Liu Xiaofeng 刘晓峰

Personal information
- Date of birth: January 19, 1985 (age 40)
- Place of birth: Dalian, China
- Height: 1.83 m (6 ft 0 in)
- Position(s): Striker

Youth career
- 2000–2003: Dalian Shide

Senior career*
- Years: Team / Apps / (Gls)
- 2004–2007: Dalian Shide / 0 / (0)
- 2004: →Dalian Changbo (loan) / 31 / (2)
- 2006: →Guangzhou Pharmaceutical (loan) / 5 / (0)
- 2008: Dalian Yiteng / 2 / (0)
- 2009: Changsha Ginde / 1 / (0)

= Liu Xiaofeng (footballer) =

Chinese footballer

Liu Xiaofeng (刘晓峰) (born January 19, 1985) is a Chinese football player who last played for Changsha Ginde.

==Club career==
Liu Xiaofeng started his football career with top-tier side Dalian Shide in the 2004 Chinese league season and was soon loaned out second-tier club Dalian Changbo. This was then followed by another loan move to another second-tier club in Guangzhou Pharmaceutical throughout the 2006 league season. Upon his return it was eventually decided that Liu could leave the club for Dalian Yiteng.

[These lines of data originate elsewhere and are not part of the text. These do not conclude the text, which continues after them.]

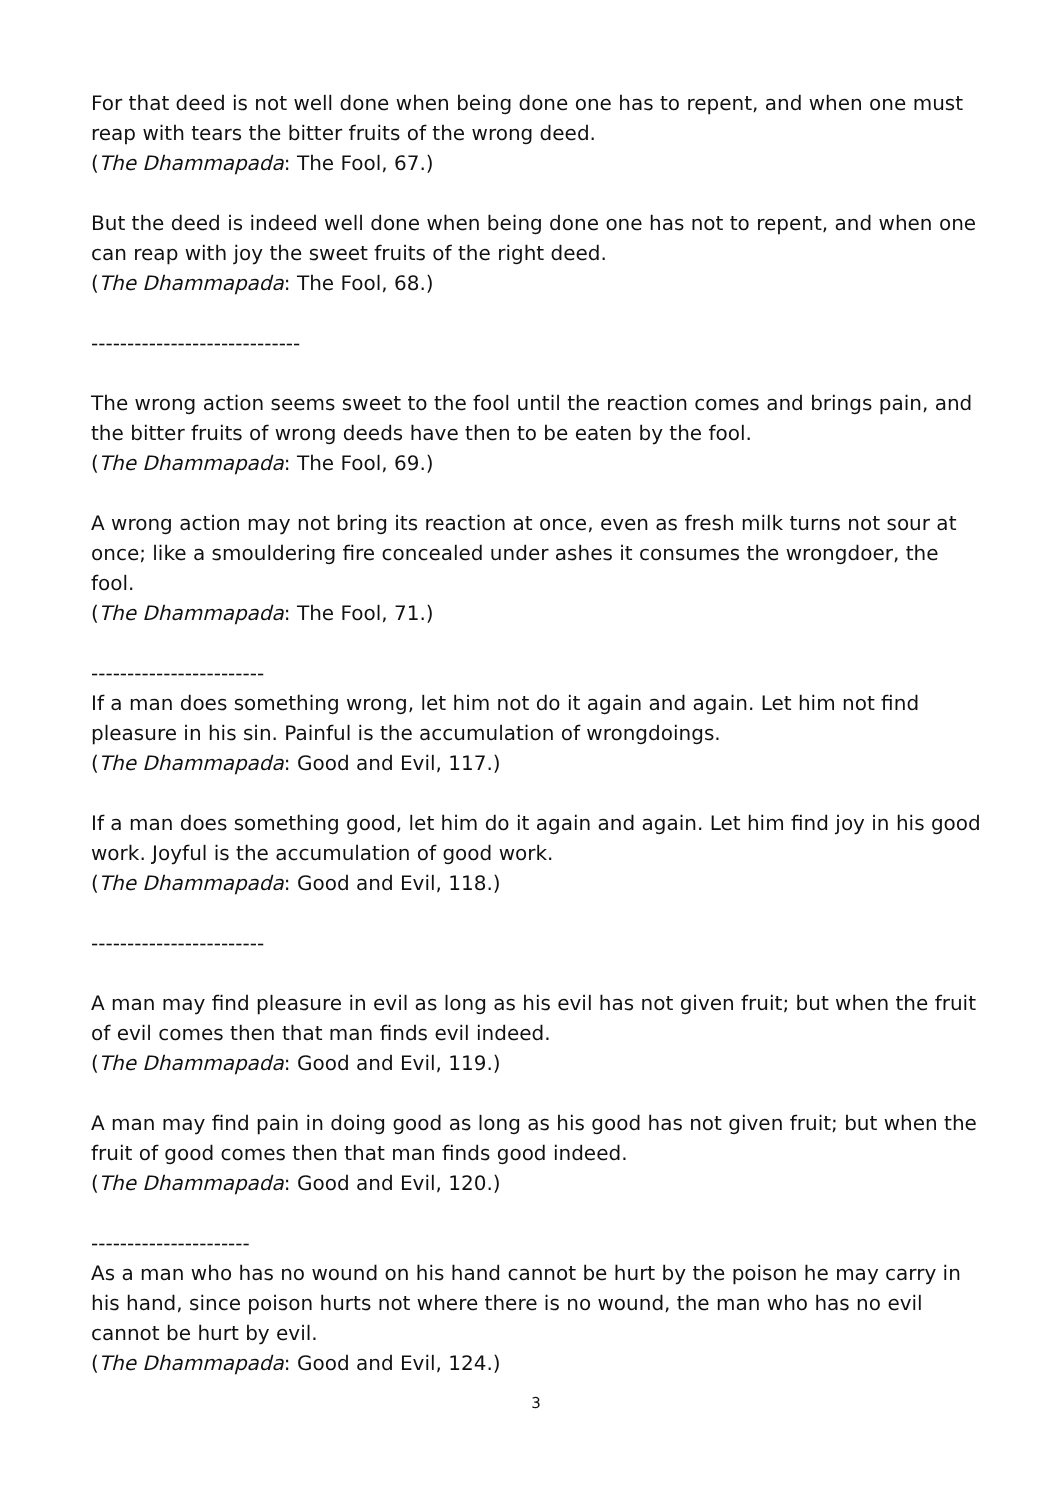For that deed is not well done when being done one has to repent, and when one must reap with tears the bitter fruits of the wrong deed.
(The Dhammapada: The Fool, 67.)
But the deed is indeed well done when being done one has not to repent, and when one can reap with joy the sweet fruits of the right deed.
(The Dhammapada: The Fool, 68.)
-----------------------------
The wrong action seems sweet to the fool until the reaction comes and brings pain, and the bitter fruits of wrong deeds have then to be eaten by the fool.
(The Dhammapada: The Fool, 69.)
A wrong action may not bring its reaction at once, even as fresh milk turns not sour at once; like a smouldering fire concealed under ashes it consumes the wrongdoer, the fool.
(The Dhammapada: The Fool, 71.)
------------------------
If a man does something wrong, let him not do it again and again. Let him not find pleasure in his sin. Painful is the accumulation of wrongdoings.
(The Dhammapada: Good and Evil, 117.)
If a man does something good, let him do it again and again. Let him find joy in his good work. Joyful is the accumulation of good work.
(The Dhammapada: Good and Evil, 118.)
------------------------
A man may find pleasure in evil as long as his evil has not given fruit; but when the fruit of evil comes then that man finds evil indeed.
(The Dhammapada: Good and Evil, 119.)
A man may find pain in doing good as long as his good has not given fruit; but when the fruit of good comes then that man finds good indeed.
(The Dhammapada: Good and Evil, 120.)
----------------------
As a man who has no wound on his hand cannot be hurt by the poison he may carry in his hand, since poison hurts not where there is no wound, the man who has no evil cannot be hurt by evil.
(The Dhammapada: Good and Evil, 124.)
3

His move to the second-tier club, however was not a success and at the end of the 2008 China League One season the club were relegated. This would then lead his club to transfer list him before he joined top-tier club Changsha Ginde halfway through the 2009 Chinese Super League season where he made his debut on August 30 in a 3–0 defeat to Henan Jianye.